▶ PASSAGE PROPOSÉ
La relation nébuleuse entre
l’épargne, le déficit du compte courant et l’excès de liquidité
Les échanges entre la BoM et le
MoF auront permis au lecteur assidu de comprendre qu’une relation nébuleuse
existe entre l’épargne nationale, le déficit du compte courant, la liquidité du
système monétaire, les emprunts du gouvernement et les investissements
étrangers vers Maurice. Essayons de mettre un peu d’ordre dans ce fouillis. Le
déficit commercial (export moins import) a une répercussion directe sur le
déficit du compte courant. Maurice accuse, en moyenne, quatre à huit milliards
de roupies de déficit commercial mensuellement. Ce n’est donc guère étonnant
que le compte courant s’enlise autour d’un déficit dépassant 10 % du PIB
(malgré notre performance dans le tourisme et autres services) car, dans une
discipline où il existe très peu de certitudes, le dismal science qu’est
l’économie réussit à établir une identité ici. Le déficit du compte courant est
égal à la différence entre l’épargne nationale et l’investissement du pays.
Donc, la propension à l’épargne diminuant de façon anémique à 13% du PIB, alors
que l’investissement reste relativement plus stable (22 à 25 % du PIB), le
déficit du compte courant s’est ainsi creusé. Ce trou du compte courant doit
être contrebalancé (remblayé) de façon exacte par un surplus du côté du Capital
Account. Ce «remblais» peut prendre plusieurs formes. On a vu que le
gouvernement a, ces derniers temps, augmenté ses emprunts de l’extérieur
(suivant ainsi le conseil du FMI), alors que, jusqu’à tout récemment, notre
dette nationale (aujourd’hui Rs 58 milliards à l’étranger et Rs 162 milliards)
était davantage axée sur l’emprunt au niveau local. La BoM avait critiqué ces
emprunts à cause de la liquidité qu’ils créent sur le marché monétaire.
D’autres intrants considérés comme hautement « vertueux» comme
le net FDI inflow (3 % du GDP en
2010 et 1,6 % en 2011) causent aussi le même excès de liquidité sur le marché
monétaire, et ce n’est pas pour cela qu’on découragerait le Foreign Direct
Investment (FDI). Moins vertueux sans aucun doute et très volatile, les inflows
dus à l’offshore atteignaient 7,8 % en 2011. Une réponse à ces excès de
liquidité est de les éponger ou de les stériliser à travers les instruments de
la BoM et du ministère des Finances.

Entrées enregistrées
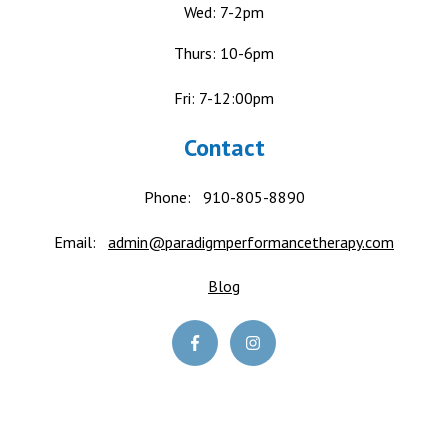
Wed: 7-2pm
Thurs: 10-6pm
Fri: 7-12:00pm
Contact
Phone:
910-805-8890
Email:
admin@paradigmperformancetherapy.com
Blog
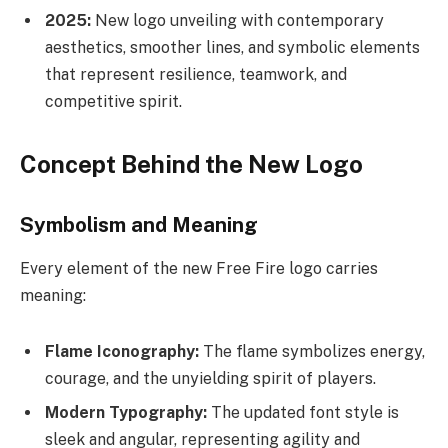
2025:
New logo unveiling with contemporary
aesthetics, smoother lines, and symbolic elements
that represent resilience, teamwork, and
competitive spirit.
Concept Behind the New Logo
Symbolism and Meaning
Every element of the new Free Fire logo carries
meaning:
Flame Iconography:
The flame symbolizes energy,
courage, and the unyielding spirit of players.
Modern Typography:
The updated font style is
sleek and angular, representing agility and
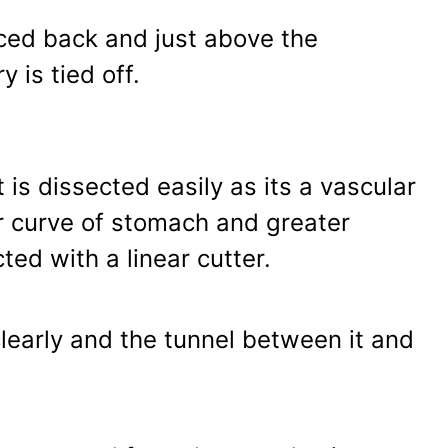
aced back and just above the
is tied off.
is dissected easily as its a vascular
er curve of stomach and greater
ted with a linear cutter.
clearly and the tunnel between it and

▶ CONSIGNES DE L'EXERCICE
1. Selon le passage sur l'épargne et le déficit du compte courant, quelle part du PIB représentait le net FDI inflow en 2011 ?
2. Recopiez à l'identique les lignes de la liste, depuis celle qui contient « aced back and just above the » jusqu'à la fin de la liste incluse.

▶ CORRIGÉ DE L'EXERCICE
1. Il représentait 1,6 % du PIB en 2011.

2.
aced back and just above the
is tied off.
is dissected easily as its a vascular
er curve of stomach and greater
ted with a linear cutter.
clearly and the tunnel between it and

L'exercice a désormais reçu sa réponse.